A pesar de que se ha llegado a pensar que "los pulpos son criaturas de nueve cerebros, con un cerebro central y ocho cerebros más pequeños en cada brazo" —comentó Gutnik— los resultados de la investigación publicada recientemente en Current Biology, demuestran que las extremidades de estos cefalópodos no son completamente independientes del cerebro, al contrario, están más conectadas de lo que se pensaba.

Durante el estudio, los científicos desarrollaron dos experimentos con los que pusieron a prueba la capacidad de estos apéndices para proporcionar al cerebro dos tipos diferentes de información sensorial: la propiocepción (la capacidad de percibir dónde está un miembro y cómo se mueve) y la información táctil (la capacidad de sentir la textura).

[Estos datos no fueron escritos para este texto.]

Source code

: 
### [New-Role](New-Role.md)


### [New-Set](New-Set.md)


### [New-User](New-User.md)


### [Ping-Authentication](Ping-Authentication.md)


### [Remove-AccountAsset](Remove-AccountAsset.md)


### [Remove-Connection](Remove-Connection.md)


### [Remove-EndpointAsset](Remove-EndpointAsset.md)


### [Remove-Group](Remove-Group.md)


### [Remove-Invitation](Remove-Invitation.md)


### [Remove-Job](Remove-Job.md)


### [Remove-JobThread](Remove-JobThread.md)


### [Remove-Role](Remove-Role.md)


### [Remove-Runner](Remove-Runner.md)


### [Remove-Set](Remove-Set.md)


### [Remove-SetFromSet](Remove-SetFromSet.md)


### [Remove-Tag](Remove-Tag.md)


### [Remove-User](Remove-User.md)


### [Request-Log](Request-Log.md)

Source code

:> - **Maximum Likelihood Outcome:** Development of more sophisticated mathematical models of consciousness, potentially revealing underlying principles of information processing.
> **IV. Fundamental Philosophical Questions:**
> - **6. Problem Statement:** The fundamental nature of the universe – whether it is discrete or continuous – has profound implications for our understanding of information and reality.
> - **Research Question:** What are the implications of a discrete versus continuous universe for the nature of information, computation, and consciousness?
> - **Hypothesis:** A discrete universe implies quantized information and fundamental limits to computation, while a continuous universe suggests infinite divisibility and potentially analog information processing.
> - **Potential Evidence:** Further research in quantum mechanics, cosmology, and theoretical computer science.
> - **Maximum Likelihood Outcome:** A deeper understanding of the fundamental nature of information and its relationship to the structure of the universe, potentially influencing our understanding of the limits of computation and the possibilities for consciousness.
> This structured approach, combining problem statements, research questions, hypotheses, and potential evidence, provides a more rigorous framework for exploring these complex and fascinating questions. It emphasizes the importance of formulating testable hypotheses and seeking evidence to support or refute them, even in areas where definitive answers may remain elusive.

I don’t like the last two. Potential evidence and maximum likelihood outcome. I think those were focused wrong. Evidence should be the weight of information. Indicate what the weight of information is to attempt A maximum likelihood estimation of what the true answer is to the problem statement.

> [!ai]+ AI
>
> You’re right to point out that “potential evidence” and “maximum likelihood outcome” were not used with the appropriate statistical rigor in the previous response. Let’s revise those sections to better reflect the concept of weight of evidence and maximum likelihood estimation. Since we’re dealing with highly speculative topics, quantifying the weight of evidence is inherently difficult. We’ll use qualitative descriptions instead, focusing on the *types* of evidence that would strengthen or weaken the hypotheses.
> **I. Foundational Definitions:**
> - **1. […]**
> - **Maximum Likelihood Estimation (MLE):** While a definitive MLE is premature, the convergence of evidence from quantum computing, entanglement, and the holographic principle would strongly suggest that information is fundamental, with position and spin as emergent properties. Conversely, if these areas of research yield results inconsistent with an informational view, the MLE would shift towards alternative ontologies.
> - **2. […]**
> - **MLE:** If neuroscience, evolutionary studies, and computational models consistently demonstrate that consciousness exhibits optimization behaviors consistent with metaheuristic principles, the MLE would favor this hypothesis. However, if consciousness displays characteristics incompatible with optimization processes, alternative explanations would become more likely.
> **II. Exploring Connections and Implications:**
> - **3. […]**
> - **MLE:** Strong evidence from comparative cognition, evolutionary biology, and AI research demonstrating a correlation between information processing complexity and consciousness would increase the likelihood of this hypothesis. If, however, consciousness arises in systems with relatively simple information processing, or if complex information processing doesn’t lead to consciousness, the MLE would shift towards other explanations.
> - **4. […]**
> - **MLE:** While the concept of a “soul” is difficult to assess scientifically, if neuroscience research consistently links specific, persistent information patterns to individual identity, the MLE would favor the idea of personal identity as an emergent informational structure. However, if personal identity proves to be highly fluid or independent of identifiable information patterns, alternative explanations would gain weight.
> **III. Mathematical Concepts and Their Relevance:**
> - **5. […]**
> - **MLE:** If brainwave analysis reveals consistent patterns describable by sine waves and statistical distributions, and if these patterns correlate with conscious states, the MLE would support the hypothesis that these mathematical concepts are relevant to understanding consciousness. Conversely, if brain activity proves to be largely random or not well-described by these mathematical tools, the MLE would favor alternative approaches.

Para la primera prueba, los académicos construyeron un laberinto opaco en forma de 'Y' y entrenaron a seis pulpos comunes del Mediterráneo para que asociaran el camino derecho o el izquierdo con una recompensa alimenticia. Al final, cinco de los seis aprendieron la dirección correcta para empujar o desenrollar su extremidad a través del laberinto para obtener la comida.

Estos resultados, detalló Gutnik, demuestran que "los pulpos tienen claramente algún sentido de lo que hace su brazo, porque aprenden a repetir la dirección del movimiento que dio lugar a una recompensa", lo que indica que existe un sentido de "automovimiento de los brazos que está disponible para el cerebro central", agregó

El segundo experimento consistió en un laberinto similar, con la particularidad de que cada tubo lateral de la 'Y' poseía una textura diferente. Tras varias pruebas, cinco de los seis pulpos fueron capaces de navegar con éxito por el laberinto, independientemente de si la textura que los llevaría a la recompensa alimenticia se encontraba en el lado izquierdo o derecho, demostrando que habían aprendido qué textura era la correcta.

Asimismo, los autores descubrieron que para ambos tipos de laberintos, una vez que los cefalópodos habían aprendido la asociación correcta que los premiaría con alimentos, podían navegar con éxito por los laberintos usando brazos que no habían usado antes. "Esto descarta aún más la idea de que cada brazo podría estar aprendiendo la tarea de forma independiente, el aprendizaje se produce en el cerebro y luego la información se pone a disposición de cada brazo", lo que muestra que la información obtenida se intercambia entre los sistemas nerviosos central y periférico, subrayó Gutnik.

A pesar de los resultados obtenidos, los autores aseguran que aún quedan muchas preguntas por resolver en cuanto a la forma y las regiones cerebrales en donde los pulpos almacenan toda la información aprendida, por lo que, aseguran, es necesario llevar a cabo más investigaciones al respecto.